Upvest Expands Its Client Roster
For Upvest, the deal adds a merchant-focused partner to a client portfolio that already includes consumer fintechs such as Revolut, N26, bunq, Webull, and Raisin, as well as digital banks Openbank and DKB.
Earlier this month, the Berlin-based firm raised $125 million at a valuation of €640 million, nearly double the €360 million it was valued at when it last raised capital in December 2024. The company processes more than 100 million trades per year and employs 280 people, according to its own figures.
"Powered by Upvest's Investment API, SumUp can now offer a best-in-class investment proposition for merchants to grow their wealth," said Upvest CEO and co-founder Martin Kassing. "This partnership shows how modern investment infrastructure can make capital markets investing accessible and operationally simple at scale."
The arrangement reflects a broader pattern in embedded finance, where investment or banking products are layered into platforms originally built for other purposes.

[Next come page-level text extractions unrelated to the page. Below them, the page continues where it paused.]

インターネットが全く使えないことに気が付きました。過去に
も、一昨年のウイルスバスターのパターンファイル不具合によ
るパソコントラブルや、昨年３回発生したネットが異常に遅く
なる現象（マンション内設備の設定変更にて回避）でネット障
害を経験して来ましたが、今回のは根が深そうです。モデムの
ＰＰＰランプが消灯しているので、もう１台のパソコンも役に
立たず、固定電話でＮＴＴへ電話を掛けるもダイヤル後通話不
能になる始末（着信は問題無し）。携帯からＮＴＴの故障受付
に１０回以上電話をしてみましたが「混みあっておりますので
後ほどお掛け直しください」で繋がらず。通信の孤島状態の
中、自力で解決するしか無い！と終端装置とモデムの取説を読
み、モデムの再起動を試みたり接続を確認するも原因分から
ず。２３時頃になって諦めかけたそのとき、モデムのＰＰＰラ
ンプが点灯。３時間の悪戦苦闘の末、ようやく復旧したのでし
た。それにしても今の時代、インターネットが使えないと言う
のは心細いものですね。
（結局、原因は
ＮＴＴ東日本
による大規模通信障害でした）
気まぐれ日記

SumUp itself has been steadily adding financial services around its payment core, having partnered with Adyen in 2024 to expand payment capabilities for small and medium-sized businesses.

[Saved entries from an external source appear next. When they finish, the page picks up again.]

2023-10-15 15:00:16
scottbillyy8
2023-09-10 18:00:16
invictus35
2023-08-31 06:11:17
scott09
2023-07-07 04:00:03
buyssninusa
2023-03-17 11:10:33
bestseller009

Upvest, meanwhile, expanded its own product range in January 2026 by adding 2.5 million securitized derivatives instruments to its platform in a deal with Boerse Stuttgart.
SumUp Pushes Deeper into Financial Services
SumUp, founded in 2012 and serving more than 4 million merchants across 37 markets, has been broadening its product range well beyond card readers for several years, adding free business accounts, merchant cash advances, invoicing tools, and point-of-sale registers to its lineup.

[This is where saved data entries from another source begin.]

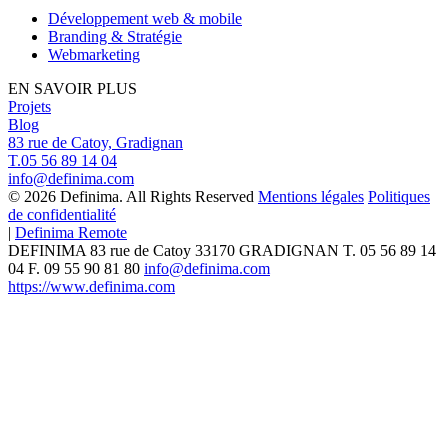
Développement web & mobile
Branding & Stratégie
Webmarketing
EN SAVOIR PLUS
Projets
Blog
83 rue de Catoy, Gradignan
T.05 56 89 14 04
info@definima.com
© 2026 Definima. All Rights Reserved
Mentions légales
Politiques
de confidentialité
|
Definima Remote
DEFINIMA
83 rue de Catoy
33170
GRADIGNAN
T.
05 56 89 14
04
F. 09 55 90 81 80
info@definima.com
https://www.definima.com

The company raised €285 million in late 2023 at a valuation above €8 billion, money earmarked partly for product expansion and new market entry.
Adding an investment layer to its banking offering fits that trajectory, though the initial scope is narrow. For now, SumUp merchants are limited to euro-denominated money market funds, a lower-risk product category. The company has not disclosed any plans to offer equities, bonds, or other asset classes through the platform.